Because the attacks took place very close to the finish line of the Boston Marathon, and because that location on Bolyston Street has a large number of businesses, the authorities were confident that they would have plenty of still and video images to help identify the bombers. After examination of this evidence, they came up with images of two primary suspects, who at that point could not be identified. At first, the police and FBI decided not to release the images to the public; they feared doing so might prompt the suspects to flee, and hoped that facial recognition technology might allow them to be identified. Alas, as I’ve observed before, these techniques work much better — almost like magic — in TV shows like CSI or NCIS than they do in the real world. The images, from security videos, were of low quality, and nearly useless with current recognition technology. Ultimately, the authorities decided to make the images public, hoping that someone would recognize them.
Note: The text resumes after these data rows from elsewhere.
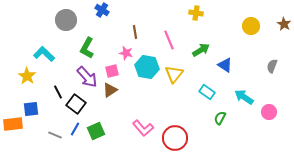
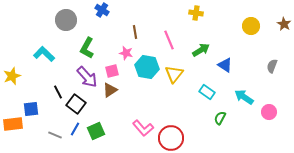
yellow star: moved 15 px left; rotated 18 degrees clockwise
red circle: moved 4 px left
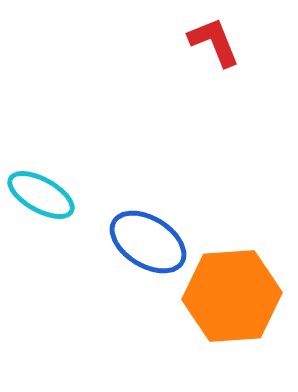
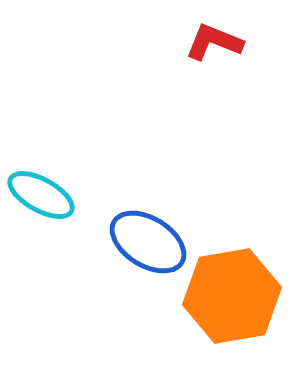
red L-shape: rotated 46 degrees counterclockwise
orange hexagon: rotated 6 degrees counterclockwise
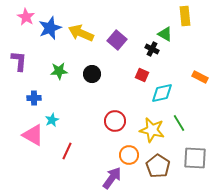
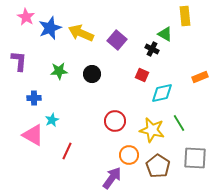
orange rectangle: rotated 49 degrees counterclockwise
As things turned out, it didn’t matter that much. The two suspects apparently decided to flee, and car-jacked an SUV. The owner of the SUV managed to escape, and raised the alarm. In a subsequent gun battle with police, one suspect died (he was apparently run over by his associate in the SUV); the other was wounded but escaped. He abandoned the SUV a short distance away, and hid in a boat stored in a backyard in Watertown MA. He was subsequently discovered because an alert local citizen noticed blood stains on the boat’s cover; the suspect’s location was pinpointed using infrared cameras mounted on a police helicopter.
As I mentioned earlier, I think the program provided a good and reasonably balanced overview of what these technologies can do, and what they can’t. Magic is still in short supply, but technology can help pull together the relevant evidence.
More work is still being done to improve these techniques. A group at the CyLab Biometrics Center at Carnegie-Mellon University, headed by Prof. Marios Savvides, is working on a new approach to facial recognition from low-quality images. They give their system a data base containing a large number of facial images; each individual has associated images ranging from very high to low resolution. Using information inferred from this data, and guided by human identification of facial “landmarks” (such as the eyebrows, or nose) in the target image, the system attempts to find the most likely matches. The technique is still at a very early stage, but does show some promise. There’s more detail in an article at Ars Technica.
As the NOVA program also pointed out, the growth in and improvement of all this surveillance technology has some potentially troubling implications for personal privacy. Setting up a portion of the infrastructure for a police state is probably not good civic hygiene; but that’s a subject for a future post.